Transferring between the A Line and light rail is easy. No matter where you purchase your ticket, it will be valid for 20 hours of unlimited rides. Additionally, A Line tickets are valid for regular-route buses; present your ticket to the driver but don’t insert it into the fare box so that you can keep using it.
Are people riding for free?
Some residents are concerned that riders aren’t paying for their light rail trips and won’t pay for the A Line ride either.
For Hamline Midway resident Dave Olson, not paying for a ride is theft.
“I take the Green Line fairly often and while waiting for trains observe how many just walk past the payment machines and get on the train. Am I an idiot for not riding free also?” asked Olson.
The issues for Hamline Midway resident Tom Goldstein are the $180 fine people are charged if caught riding without a ticket and the use of police officers rather than train monitors for the fare checks. “I wish that everyone were honest—or had the means to pay for transit—but I’d rather see our focus be on keeping the trains safe for all riders than creating a system with out-of-whack penalties and out-of-whack priorities for how we do enforcement,” remarked Goldstein.
“Some of us will perceive rampant fare-theft and some of us will observe near universal compliance in the same train ride. Thankfully the Met Council undertook a controlled study with sound statistical methods to determine an estimate of compliance,” pointed out Hamline-Midway resident Bryan Kennedy.
According to the April 2015 report, the Blue Line fare evasion rate is between 2.6% and 3.6%, and the compliance rate is estimated to be between 80.8% and 84.8%. The Green Line fare evasion rate is between 4.6% and 9.0% and the compliance rate for is between 81.6% and 87.6%. The audit found that Go-To Card users were the largest group of people not to comply, perhaps because of a misunderstanding of how the card works. Data was collected in 2014.
Neighborhood resident and transportation researcher Guillermo Narvaez thinks that the BRT model seems well suited at this time for Snelling. However, he pointed out that “while it does increase the amount of passengers it can carry, it does not really inspire developers in the same way more permanent forms of transit does.”

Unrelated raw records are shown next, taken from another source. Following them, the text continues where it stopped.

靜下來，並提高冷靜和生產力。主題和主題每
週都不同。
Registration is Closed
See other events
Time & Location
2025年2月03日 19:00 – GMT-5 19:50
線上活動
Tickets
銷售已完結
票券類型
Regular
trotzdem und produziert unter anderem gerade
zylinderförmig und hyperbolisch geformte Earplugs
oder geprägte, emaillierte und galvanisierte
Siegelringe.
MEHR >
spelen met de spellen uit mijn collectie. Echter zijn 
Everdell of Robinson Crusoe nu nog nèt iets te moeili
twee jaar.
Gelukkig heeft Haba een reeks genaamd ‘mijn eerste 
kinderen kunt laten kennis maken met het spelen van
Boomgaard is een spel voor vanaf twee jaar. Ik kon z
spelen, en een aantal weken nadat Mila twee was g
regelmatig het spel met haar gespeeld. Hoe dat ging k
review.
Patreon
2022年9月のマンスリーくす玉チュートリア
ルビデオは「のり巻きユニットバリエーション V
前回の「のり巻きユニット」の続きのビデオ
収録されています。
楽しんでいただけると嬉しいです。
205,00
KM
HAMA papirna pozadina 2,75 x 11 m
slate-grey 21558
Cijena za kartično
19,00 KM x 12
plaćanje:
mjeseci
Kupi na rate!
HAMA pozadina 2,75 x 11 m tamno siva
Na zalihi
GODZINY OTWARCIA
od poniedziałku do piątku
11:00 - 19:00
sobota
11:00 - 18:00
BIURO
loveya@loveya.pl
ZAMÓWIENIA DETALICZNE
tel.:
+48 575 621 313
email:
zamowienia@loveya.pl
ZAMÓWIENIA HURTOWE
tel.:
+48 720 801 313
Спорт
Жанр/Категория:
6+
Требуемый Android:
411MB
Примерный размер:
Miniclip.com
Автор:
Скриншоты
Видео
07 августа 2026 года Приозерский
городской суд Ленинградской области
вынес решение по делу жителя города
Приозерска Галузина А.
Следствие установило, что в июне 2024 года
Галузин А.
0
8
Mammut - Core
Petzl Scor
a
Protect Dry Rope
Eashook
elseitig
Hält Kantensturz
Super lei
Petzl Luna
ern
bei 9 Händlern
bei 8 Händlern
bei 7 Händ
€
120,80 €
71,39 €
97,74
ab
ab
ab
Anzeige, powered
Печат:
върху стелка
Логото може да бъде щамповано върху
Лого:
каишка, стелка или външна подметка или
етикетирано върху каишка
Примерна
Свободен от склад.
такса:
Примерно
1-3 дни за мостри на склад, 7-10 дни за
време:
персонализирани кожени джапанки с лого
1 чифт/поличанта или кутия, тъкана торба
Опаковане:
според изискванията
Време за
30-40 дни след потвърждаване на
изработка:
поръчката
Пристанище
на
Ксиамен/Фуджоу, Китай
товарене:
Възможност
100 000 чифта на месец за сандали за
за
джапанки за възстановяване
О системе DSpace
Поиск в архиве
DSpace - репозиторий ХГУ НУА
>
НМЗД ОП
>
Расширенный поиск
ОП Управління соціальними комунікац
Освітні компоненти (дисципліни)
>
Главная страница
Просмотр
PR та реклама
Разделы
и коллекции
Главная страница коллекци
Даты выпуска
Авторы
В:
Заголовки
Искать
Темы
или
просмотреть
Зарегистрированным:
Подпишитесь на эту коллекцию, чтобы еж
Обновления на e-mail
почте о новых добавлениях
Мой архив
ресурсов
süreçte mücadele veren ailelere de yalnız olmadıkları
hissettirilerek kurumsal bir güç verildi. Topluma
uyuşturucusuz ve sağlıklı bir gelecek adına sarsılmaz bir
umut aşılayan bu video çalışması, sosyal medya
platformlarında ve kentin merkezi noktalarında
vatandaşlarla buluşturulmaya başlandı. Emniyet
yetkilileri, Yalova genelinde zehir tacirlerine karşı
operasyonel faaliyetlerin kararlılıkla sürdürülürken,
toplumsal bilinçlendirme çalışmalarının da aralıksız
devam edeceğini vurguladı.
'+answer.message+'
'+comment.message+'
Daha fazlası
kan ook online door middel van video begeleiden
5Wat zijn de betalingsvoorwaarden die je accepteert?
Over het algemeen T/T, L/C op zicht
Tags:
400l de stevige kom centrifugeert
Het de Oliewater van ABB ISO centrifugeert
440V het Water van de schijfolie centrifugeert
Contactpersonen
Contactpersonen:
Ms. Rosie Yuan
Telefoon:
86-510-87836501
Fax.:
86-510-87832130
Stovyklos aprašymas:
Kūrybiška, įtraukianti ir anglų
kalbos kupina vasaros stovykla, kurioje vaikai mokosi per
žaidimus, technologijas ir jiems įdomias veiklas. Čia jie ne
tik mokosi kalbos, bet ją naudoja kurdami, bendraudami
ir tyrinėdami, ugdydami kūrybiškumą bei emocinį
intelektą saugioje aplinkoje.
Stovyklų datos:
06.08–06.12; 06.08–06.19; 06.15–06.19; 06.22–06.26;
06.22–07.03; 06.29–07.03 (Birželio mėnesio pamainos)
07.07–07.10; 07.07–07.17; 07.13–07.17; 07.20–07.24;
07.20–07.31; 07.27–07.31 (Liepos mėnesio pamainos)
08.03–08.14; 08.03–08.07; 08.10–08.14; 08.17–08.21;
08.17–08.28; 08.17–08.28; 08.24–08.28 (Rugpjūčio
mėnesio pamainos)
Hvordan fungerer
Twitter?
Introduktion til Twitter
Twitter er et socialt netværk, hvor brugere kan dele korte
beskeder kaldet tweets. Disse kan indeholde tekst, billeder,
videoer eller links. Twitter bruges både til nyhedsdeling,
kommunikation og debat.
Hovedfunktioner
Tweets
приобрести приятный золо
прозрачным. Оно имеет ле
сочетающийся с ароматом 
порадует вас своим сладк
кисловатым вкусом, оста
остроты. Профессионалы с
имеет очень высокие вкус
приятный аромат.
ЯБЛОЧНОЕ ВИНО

BRT is attractive because the overall project costs less, but it is less effective in moving people than a light rail or metro system, he noted. “The idea is one that the GOP will tolerate (versus light rail or streetcar) as it shares the same road infrastructure that cars and trucks use,” Narvaez said.
Why the Snelling Ave. route?
In 2011, Met Transit studied 12 high-ridership corridors and determined that BRT would perform well along the Snelling/Ford/46th route. As a bonus, it was shovel-ready.
The other routes included in the Arterial Transitway Corridors Study were: Lake St., American Blvd., Central Ave., Chicago Ave., E. 7th St, Hennepin Ave., Nicollet Ave., Robert St., Snelling Ave., West 7th St. and West Broadway Ave. The study later added Penn Ave. and Chicago-Fremont in North Minneapolis.
Construction on the line began in 2015 with road improvements, new shelters, and other amenities. The line was originally slated to open in 2015, but a lengthy review period set the project back.
The total cost of the A Line project is about $27 million, with money coming from the federal government ($7 million), the state of Minnesota ($16 million) and the Metropolitan Council ($4 million). Of that, $15 million was spent constructing stations and adding related technology and fare collection elements; $7 million on new BRT vehicles for the service; $1 million on transit signal priority; and $4 million on design.
Plans call for 20 rapid transitways by the year 2040—16 to 17 of those would be BRT lines. This system will allow another 500,000 people to be a 30-minute commute from their workplace.
“I believe in transit and other forms of transportation that make cities more livable and attractive,” said Narvaez. “Is the BRT a perfect solution? Hardly, but it has us talking and thinking about it instead of just driving through places that hopefully will become destinations in the near future.”